Dataset entries
──────────
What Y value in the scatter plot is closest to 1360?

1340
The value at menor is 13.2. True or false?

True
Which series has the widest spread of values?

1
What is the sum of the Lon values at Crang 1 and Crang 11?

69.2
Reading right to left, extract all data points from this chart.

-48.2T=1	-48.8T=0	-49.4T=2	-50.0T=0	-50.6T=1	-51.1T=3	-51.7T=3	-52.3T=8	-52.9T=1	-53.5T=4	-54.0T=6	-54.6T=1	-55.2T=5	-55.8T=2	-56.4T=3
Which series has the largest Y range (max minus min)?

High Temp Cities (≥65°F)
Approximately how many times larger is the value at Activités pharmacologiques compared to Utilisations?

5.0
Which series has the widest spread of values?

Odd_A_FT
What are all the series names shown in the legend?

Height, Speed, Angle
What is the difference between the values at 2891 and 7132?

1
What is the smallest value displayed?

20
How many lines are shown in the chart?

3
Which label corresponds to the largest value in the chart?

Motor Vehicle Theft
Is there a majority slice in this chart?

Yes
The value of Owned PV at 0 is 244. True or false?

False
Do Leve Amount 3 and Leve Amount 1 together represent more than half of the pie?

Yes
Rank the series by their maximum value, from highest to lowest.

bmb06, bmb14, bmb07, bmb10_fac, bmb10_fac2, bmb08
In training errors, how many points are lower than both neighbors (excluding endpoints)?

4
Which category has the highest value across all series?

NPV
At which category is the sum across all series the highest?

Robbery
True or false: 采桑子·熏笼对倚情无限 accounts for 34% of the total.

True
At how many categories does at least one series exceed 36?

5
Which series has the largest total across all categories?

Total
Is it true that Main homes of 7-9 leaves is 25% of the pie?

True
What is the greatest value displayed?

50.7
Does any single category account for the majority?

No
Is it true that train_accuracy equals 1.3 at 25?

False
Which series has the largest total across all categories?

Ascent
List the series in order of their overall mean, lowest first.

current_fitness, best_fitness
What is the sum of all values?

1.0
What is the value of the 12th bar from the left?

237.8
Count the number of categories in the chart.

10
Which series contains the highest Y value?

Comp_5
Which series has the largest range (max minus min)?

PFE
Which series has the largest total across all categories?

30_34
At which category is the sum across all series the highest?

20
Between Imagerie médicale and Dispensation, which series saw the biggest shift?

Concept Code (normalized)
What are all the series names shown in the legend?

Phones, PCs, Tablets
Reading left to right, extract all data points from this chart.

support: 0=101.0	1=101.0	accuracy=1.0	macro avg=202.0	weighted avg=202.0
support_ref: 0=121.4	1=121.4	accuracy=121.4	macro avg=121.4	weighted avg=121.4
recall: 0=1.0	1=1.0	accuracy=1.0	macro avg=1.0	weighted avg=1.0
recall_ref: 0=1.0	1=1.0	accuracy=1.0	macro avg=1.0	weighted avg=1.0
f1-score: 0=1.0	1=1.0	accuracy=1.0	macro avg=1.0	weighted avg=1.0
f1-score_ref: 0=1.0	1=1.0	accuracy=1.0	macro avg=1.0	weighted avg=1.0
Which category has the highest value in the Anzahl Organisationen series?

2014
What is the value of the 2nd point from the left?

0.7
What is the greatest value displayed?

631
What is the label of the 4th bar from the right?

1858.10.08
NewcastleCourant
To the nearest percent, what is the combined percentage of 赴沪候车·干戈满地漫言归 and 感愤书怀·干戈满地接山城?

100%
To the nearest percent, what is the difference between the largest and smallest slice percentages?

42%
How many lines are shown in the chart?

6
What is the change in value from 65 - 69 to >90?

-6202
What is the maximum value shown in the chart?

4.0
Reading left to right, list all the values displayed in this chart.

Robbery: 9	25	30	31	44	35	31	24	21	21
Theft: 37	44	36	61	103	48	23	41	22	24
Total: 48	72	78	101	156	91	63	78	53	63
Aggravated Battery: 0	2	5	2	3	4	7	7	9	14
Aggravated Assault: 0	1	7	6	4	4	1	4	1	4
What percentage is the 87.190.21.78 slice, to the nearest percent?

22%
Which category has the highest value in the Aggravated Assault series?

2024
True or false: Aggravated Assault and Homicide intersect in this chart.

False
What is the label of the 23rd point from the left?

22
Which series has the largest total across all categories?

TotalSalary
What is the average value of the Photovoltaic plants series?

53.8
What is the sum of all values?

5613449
──────────
▶ **Work to complete**:
Format every line of the entries above as a JSON list of strings, one string per line, leaving out blank lines.

▶ **Answer to this problem**:
[
  "What Y value in the scatter plot is closest to 1360?",
  "1340",
  "The value at menor is 13.2. True or false?",
  "True",
  "Which series has the widest spread of values?",
  "1",
  "What is the sum of the Lon values at Crang 1 and Crang 11?",
  "69.2",
  "Reading right to left, extract all data points from this chart.",
  "-48.2T=1\t-48.8T=0\t-49.4T=2\t-50.0T=0\t-50.6T=1\t-51.1T=3\t-51.7T=3\t-52.3T=8\t-52.9T=1\t-53.5T=4\t-54.0T=6\t-54.6T=1\t-55.2T=5\t-55.8T=2\t-56.4T=3",
  "Which series has the largest Y range (max minus min)?",
  "High Temp Cities (≥65°F)",
  "Approximately how many times larger is the value at Activités pharmacologiques compared to Utilisations?",
  "5.0",
  "Which series has the widest spread of values?",
  "Odd_A_FT",
  "What are all the series names shown in the legend?",
  "Height, Speed, Angle",
  "What is the difference between the values at 2891 and 7132?",
  "1",
  "What is the smallest value displayed?",
  "20",
  "How many lines are shown in the chart?",
  "3",
  "Which label corresponds to the largest value in the chart?",
  "Motor Vehicle Theft",
  "Is there a majority slice in this chart?",
  "Yes",
  "The value of Owned PV at 0 is 244. True or false?",
  "False",
  "Do Leve Amount 3 and Leve Amount 1 together represent more than half of the pie?",
  "Yes",
  "Rank the series by their maximum value, from highest to lowest.",
  "bmb06, bmb14, bmb07, bmb10_fac, bmb10_fac2, bmb08",
  "In training errors, how many points are lower than both neighbors (excluding endpoints)?",
  "4",
  "Which category has the highest value across all series?",
  "NPV",
  "At which category is the sum across all series the highest?",
  "Robbery",
  "True or false: 采桑子·熏笼对倚情无限 accounts for 34% of the total.",
  "True",
  "At how many categories does at least one series exceed 36?",
  "5",
  "Which series has the largest total across all categories?",
  "Total",
  "Is it true that Main homes of 7-9 leaves is 25% of the pie?",
  "True",
  "What is the greatest value displayed?",
  "50.7",
  "Does any single category account for the majority?",
  "No",
  "Is it true that train_accuracy equals 1.3 at 25?",
  "False",
  "Which series has the largest total across all categories?",
  "Ascent",
  "List the series in order of their overall mean, lowest first.",
  "current_fitness, best_fitness",
  "What is the sum of all values?",
  "1.0",
  "What is the value of the 12th bar from the left?",
  "237.8",
  "Count the number of categories in the chart.",
  "10",
  "Which series contains the highest Y value?",
  "Comp_5",
  "Which series has the largest range (max minus min)?",
  "PFE",
  "Which series has the largest total across all categories?",
  "30_34",
  "At which category is the sum across all series the highest?",
  "20",
  "Between Imagerie médicale and Dispensation, which series saw the biggest shift?",
  "Concept Code (normalized)",
  "What are all the series names shown in the legend?",
  "Phones, PCs, Tablets",
  "Reading left to right, extract all data points from this chart.",
  "support: 0=101.0\t1=101.0\taccuracy=1.0\tmacro avg=202.0\tweighted avg=202.0",
  "support_ref: 0=121.4\t1=121.4\taccuracy=121.4\tmacro avg=121.4\tweighted avg=121.4",
  "recall: 0=1.0\t1=1.0\taccuracy=1.0\tmacro avg=1.0\tweighted avg=1.0",
  "recall_ref: 0=1.0\t1=1.0\taccuracy=1.0\tmacro avg=1.0\tweighted avg=1.0",
  "f1-score: 0=1.0\t1=1.0\taccuracy=1.0\tmacro avg=1.0\tweighted avg=1.0",
  "f1-score_ref: 0=1.0\t1=1.0\taccuracy=1.0\tmacro avg=1.0\tweighted avg=1.0",
  "Which category has the highest value in the Anzahl Organisationen series?",
  "2014",
  "What is the value of the 2nd point from the left?",
  "0.7",
  "What is the greatest value displayed?",
  "631",
  "What is the label of the 4th bar from the right?",
  "1858.10.08",
  "NewcastleCourant",
  "To the nearest percent, what is the combined percentage of 赴沪候车·干戈满地漫言归 and 感愤书怀·干戈满地接山城?",
  "100%",
  "To the nearest percent, what is the difference between the largest and smallest slice percentages?",
  "42%",
  "How many lines are shown in the chart?",
  "6",
  "What is the change in value from 65 - 69 to >90?",
  "-6202",
  "What is the maximum value shown in the chart?",
  "4.0",
  "Reading left to right, list all the values displayed in this chart.",
  "Robbery: 9\t25\t30\t31\t44\t35\t31\t24\t21\t21",
  "Theft: 37\t44\t36\t61\t103\t48\t23\t41\t22\t24",
  "Total: 48\t72\t78\t101\t156\t91\t63\t78\t53\t63",
  "Aggravated Battery: 0\t2\t5\t2\t3\t4\t7\t7\t9\t14",
  "Aggravated Assault: 0\t1\t7\t6\t4\t4\t1\t4\t1\t4",
  "What percentage is the 87.190.21.78 slice, to the nearest percent?",
  "22%",
  "Which category has the highest value in the Aggravated Assault series?",
  "2024",
  "True or false: Aggravated Assault and Homicide intersect in this chart.",
  "False",
  "What is the label of the 23rd point from the left?",
  "22",
  "Which series has the largest total across all categories?",
  "TotalSalary",
  "What is the average value of the Photovoltaic plants series?",
  "53.8",
  "What is the sum of all values?",
  "5613449"
]